İşte tam da vuzuha kavuşturulması gereken saniyeler bu saniyeler. Pilot ne oldu da bunu gerçekleştiremedi?
Tam bu arada normal bir kaza mı yaşandı, yoksa siber saldırı mı oldu veya helikoptere yönelik fiili bir saldırı mı gerçekleşti de pilot bulutun üstüne çıkamadı.
Şu bir gerçek ki saldırılar, suikastlar bu coğrafyanın adeta kaderi olmakla birlikte ihmaller ve geri kalmışlık da maalesef bu bölgenin can yakıcı hastalıkları olmaya devam ediyor.
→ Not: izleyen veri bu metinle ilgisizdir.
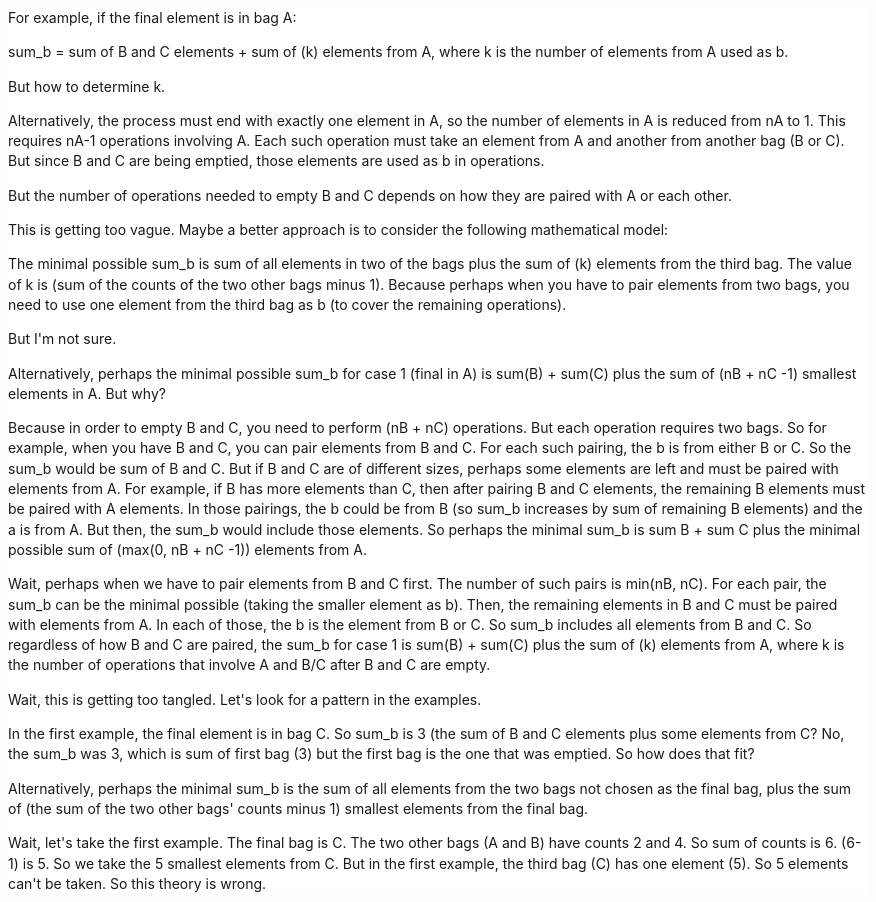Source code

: For example, if the final element is in bag A:

sum_b = sum of B and C elements + sum of (k) elements from A, where k is the number of elements from A used as b.

But how to determine k.

Alternatively, the process must end with exactly one element in A, so the number of elements in A is reduced from nA to 1. This requires nA-1 operations involving A. Each such operation must take an element from A and another from another bag (B or C). But since B and C are being emptied, those elements are used as b in operations.

But the number of operations needed to empty B and C depends on how they are paired with A or each other.

This is getting too vague. Maybe a better approach is to consider the following mathematical model:

The minimal possible sum_b is sum of all elements in two of the bags plus the sum of (k) elements from the third bag. The value of k is (sum of the counts of the two other bags minus 1). Because perhaps when you have to pair elements from two bags, you need to use one element from the third bag as b (to cover the remaining operations).

But I'm not sure.

Alternatively, perhaps the minimal possible sum_b for case 1 (final in A) is sum(B) + sum(C) plus the sum of (nB + nC -1) smallest elements in A. But why?

Because in order to empty B and C, you need to perform (nB + nC) operations. But each operation requires two bags. So for example, when you have B and C, you can pair elements from B and C. For each such pairing, the b is from either B or C. So the sum_b would be sum of B and C. But if B and C are of different sizes, perhaps some elements are left and must be paired with elements from A. For example, if B has more elements than C, then after pairing B and C elements, the remaining B elements must be paired with A elements. In those pairings, the b could be from B (so sum_b increases by sum of remaining B elements) and the a is from A. But then, the sum_b would include those elements. So perhaps the minimal sum_b is sum B + sum C plus the minimal possible sum of (max(0, nB + nC -1)) elements from A.

Wait, perhaps when we have to pair elements from B and C first. The number of such pairs is min(nB, nC). For each pair, the sum_b can be the minimal possible (taking the smaller element as b). Then, the remaining elements in B and C must be paired with elements from A. In each of those, the b is the element from B or C. So sum_b includes all elements from B and C. So regardless of how B and C are paired, the sum_b for case 1 is sum(B) + sum(C) plus the sum of (k) elements from A, where k is the number of operations that involve A and B/C after B and C are empty.

Wait, this is getting too tangled. Let's look for a pattern in the examples.

In the first example, the final element is in bag C. So sum_b is 3 (the sum of B and C elements plus some elements from C? No, the sum_b was 3, which is sum of first bag (3) but the first bag is the one that was emptied. So how does that fit?

Alternatively, perhaps the minimal sum_b is the sum of all elements from the two bags not chosen as the final bag, plus the sum of (the sum of the two other bags' counts minus 1) smallest elements from the final bag.

Wait, let's take the first example. The final bag is C. The two other bags (A and B) have counts 2 and 4. So sum of counts is 6. (6-1) is 5. So we take the 5 smallest elements from C. But in the first example, the third bag (C) has one element (5). So 5 elements can't be taken. So this theory is wrong.
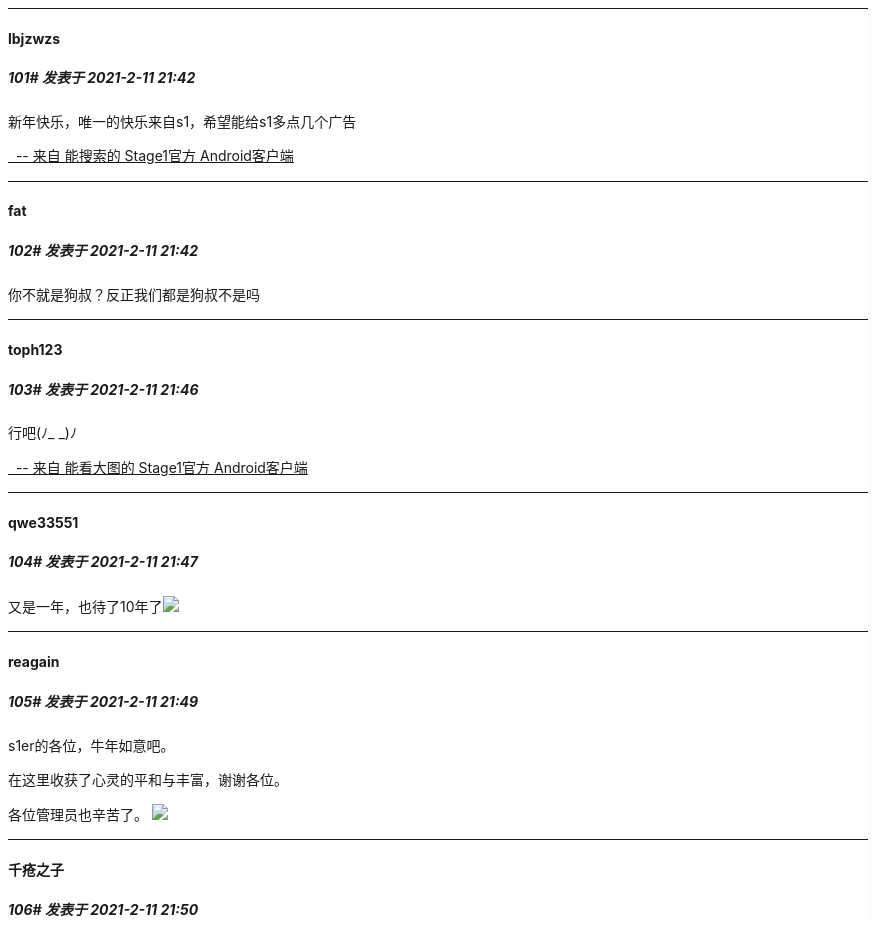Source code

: -----

####  lbjzwzs  
##### 101#       发表于 2021-2-11 21:42


新年快乐，唯一的快乐来自s1，希望能给s1多点几个广告

[  -- 来自 能搜索的 Stage1官方 Android客户端](https://www.coolapk.com/apk/140634)


-----

####  fat  
##### 102#       发表于 2021-2-11 21:42


你不就是狗叔？反正我们都是狗叔不是吗


-----

####  toph123  
##### 103#       发表于 2021-2-11 21:46


行吧(ﾉ_ _)ﾉ

[  -- 来自 能看大图的 Stage1官方 Android客户端](https://www.coolapk.com/apk/140634)


-----

####  qwe33551  
##### 104#       发表于 2021-2-11 21:47


又是一年，也待了10年了<img src="https://static.saraba1st.com/image/smiley/face2017/138.png" referrerpolicy="no-referrer">


-----

####  reagain  
##### 105#       发表于 2021-2-11 21:49


s1er的各位，牛年如意吧。

在这里收获了心灵的平和与丰富，谢谢各位。

各位管理员也辛苦了。
<img src="https://static.saraba1st.com/image/smiley/face2017/074.png" referrerpolicy="no-referrer">


-----

####  千疮之子  
##### 106#       发表于 2021-2-11 21:50
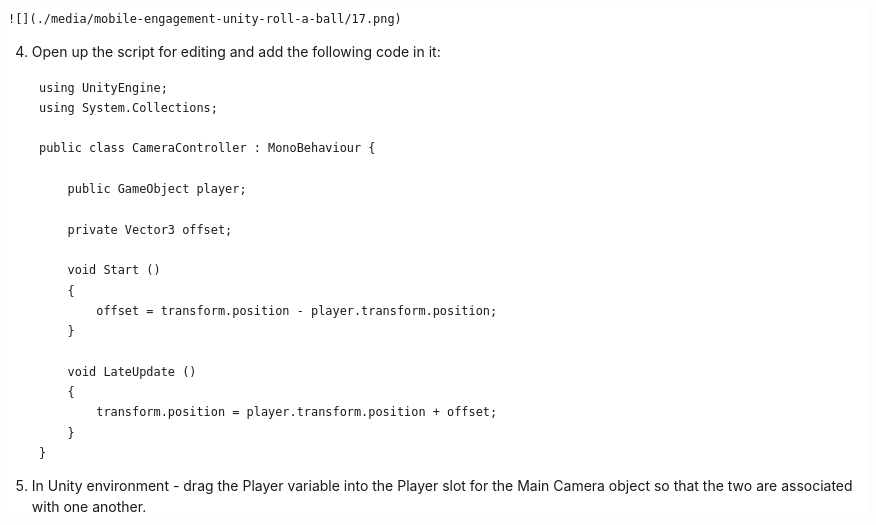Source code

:     ![](./media/mobile-engagement-unity-roll-a-ball/17.png)
4. Open up the script for editing and add the following code in it:
   
        using UnityEngine;
        using System.Collections;
   
        public class CameraController : MonoBehaviour {
   
            public GameObject player;
   
            private Vector3 offset;
   
            void Start ()
            {
                offset = transform.position - player.transform.position;
            }
   
            void LateUpdate ()
            {
                transform.position = player.transform.position + offset;
            }
        }
5. In Unity environment - drag the Player variable into the Player slot for the Main Camera object so that the two are associated with one another.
Ambargoların açtığı yaralar ve buna destek çıkanların sebep olduğu imkansızlıklar… Bütün bunların hepsi ne yazık ki İslam coğrafyasını can evinden vuruyor; İslam düşmanlarını da sevindiriyor.
Helikopter olayına israil ve ABD’nin fiili saldırıları sebep olmamışsa da ambargo, ihmaller ve imkansızlıklar sebep oldu.
Kimin kiminle ticaret yapacağını, kimin kime nasıl destek vereceğini veya imkân sunacağını binlerce kilometre ötedeki ecnebiler belirliyor veya karar veriyorsa, suikastı andıracak daha çokça ‘kazalar’ yaşanacak demektir. Allah korusun.
Sonuç olarak; helikopter olayı, kaza da olsa suikast gibi! İhmalin sorumluları ve çaresizliğin sebepleriyle hesaplaşmak lazım; bir daha olmasın diye.